In July 2009, the Company relocated to the
Oxford Science Park. Our new premises at Edmund Cartwright House were inaugurated by the UK Science and Innovation Minister, Lord Drayson. In 2011,
an additional 7,000 square feet on the Oxford Science Park was opened and a new Cambridge office was also opened as an informatics outstation.
Various
publications by our collaborators have noted key advances in specific aspects of the technology and the Company provides some
information about the GridION platform and the ways in which it is different to existing molecular analysis technologies. The key properties of nanopore sensing; a direct, electronic signal that is processed in real time, translate to a range of benefits in addition to yield and speed. This includes the ability to simplify workflows by performing experimental analyses in real time as the experiment progresses, so that the user may
Run Until their biological question has been answered.

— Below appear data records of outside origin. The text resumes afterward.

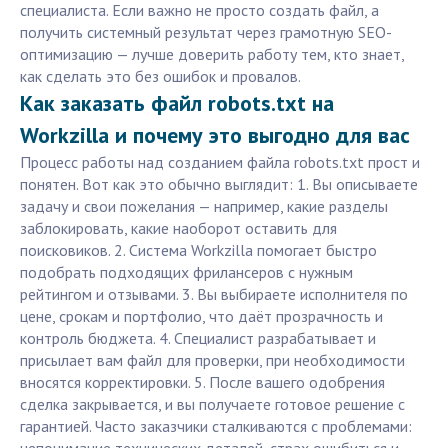
специалиста. Если важно не просто создать файл, а
получить системный результат через грамотную SEO-
оптимизацию — лучше доверить работу тем, кто знает,
как сделать это без ошибок и провалов.
Как заказать файл robots.txt на
Workzilla и почему это выгодно для вас
Процесс работы над созданием файла robots.txt прост и
понятен. Вот как это обычно выглядит: 1. Вы описываете
задачу и свои пожелания — например, какие разделы
заблокировать, какие наоборот оставить для
поисковиков. 2. Система Workzilla помогает быстро
подобрать подходящих фрилансеров с нужным
рейтингом и отзывами. 3. Вы выбираете исполнителя по
цене, срокам и портфолио, что даёт прозрачность и
контроль бюджета. 4. Специалист разрабатывает и
присылает вам файл для проверки, при необходимости
вносятся корректировки. 5. После вашего одобрения
сделка закрывается, и вы получаете готовое решение с
гарантией. Часто заказчики сталкиваются с проблемами:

Further news about the Company's development timelines is anticipated in 2012.
To date, the Company has raised nearly £75 million in six rounds of private funding, from a combination of private and institutional investors.
Seed funding was obtained in two rounds, from
IP Group in 2005. In June 2006 the company raised £7.75m, and in March 2008 the company raised a further £10m.
In January 2009 the Company announced an $18 million (£11.9 million)
investment from Illumina and
additional £2.1 million in private investment.
In February 2010 Oxford Nanopore raised £17.4 million from existing investors and new, undisclosed US-based investors and in April 2011 the Company raised £25 million fron existing and new institutional and independent investors based in the UK and US.